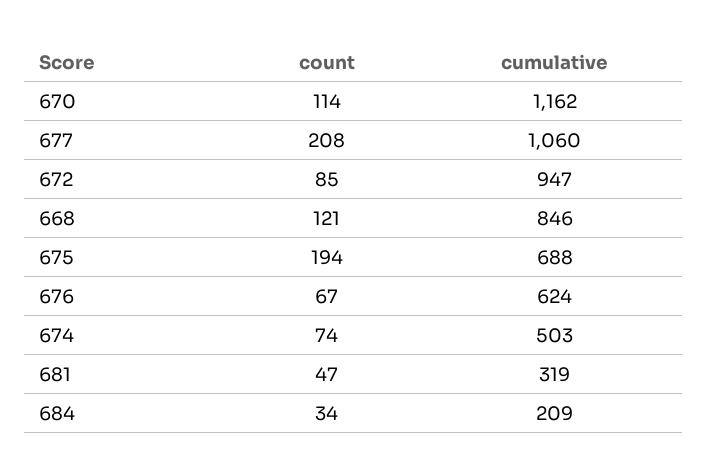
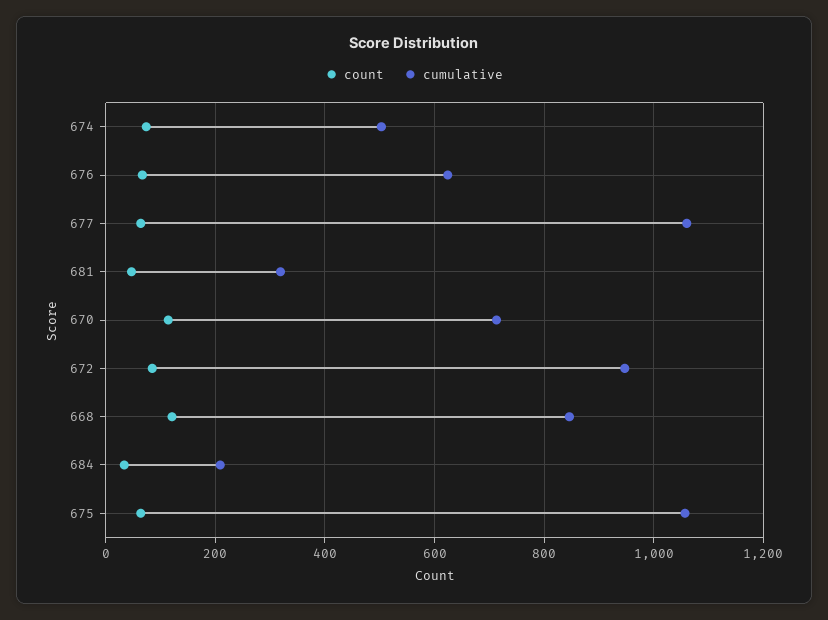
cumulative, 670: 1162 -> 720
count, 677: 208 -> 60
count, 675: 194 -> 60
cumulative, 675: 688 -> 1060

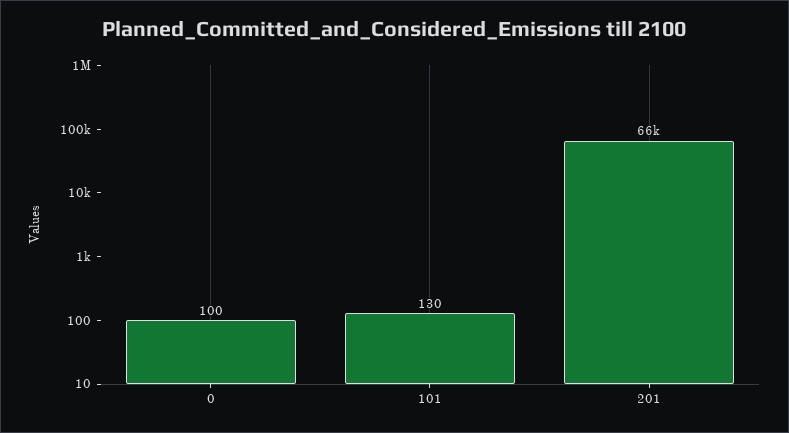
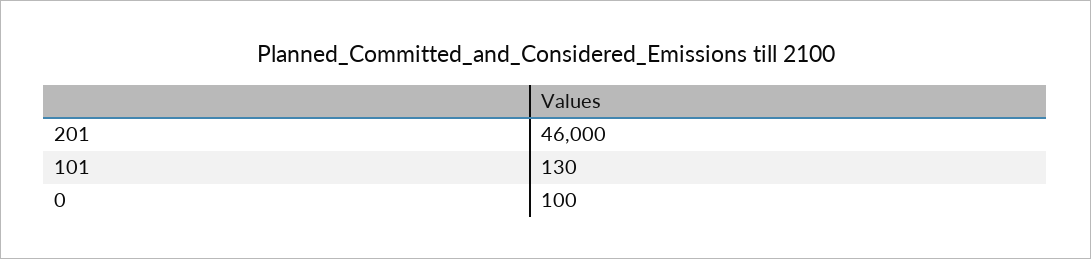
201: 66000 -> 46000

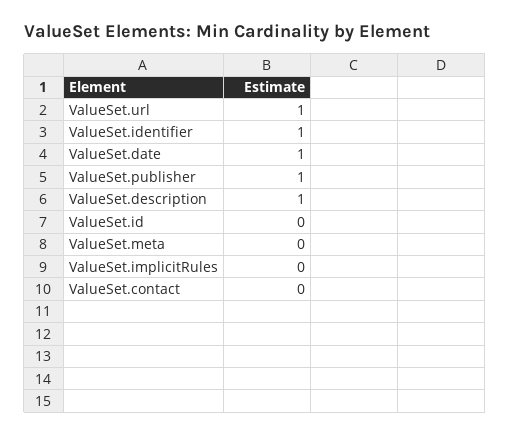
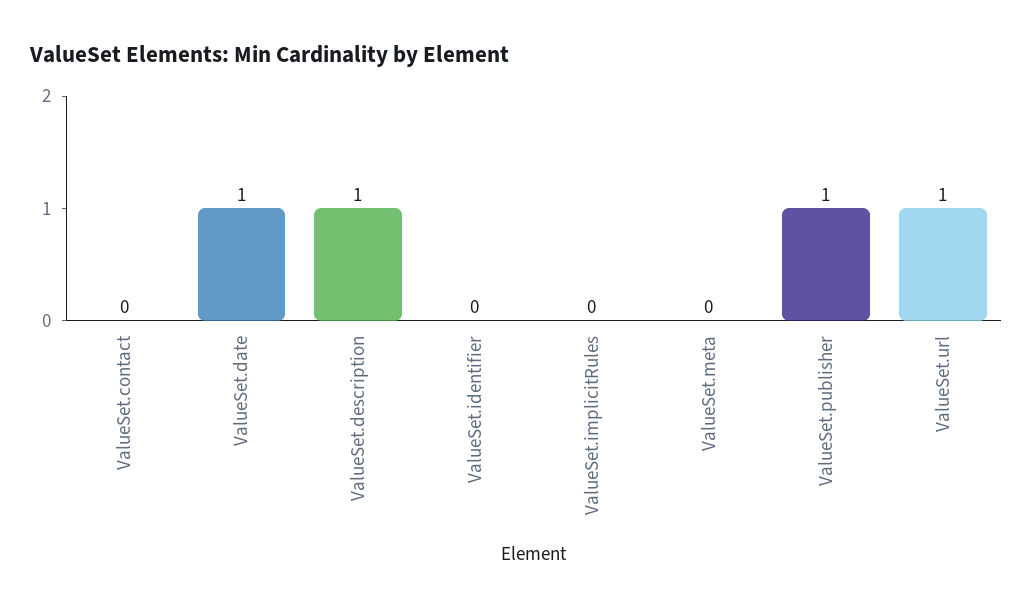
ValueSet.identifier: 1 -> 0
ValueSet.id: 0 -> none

========

In the listing, find all lines with the string "ValueSet" and copy them.

## Exercise response
ValueSet.identifier: 1 -> 0
ValueSet.id: 0 -> none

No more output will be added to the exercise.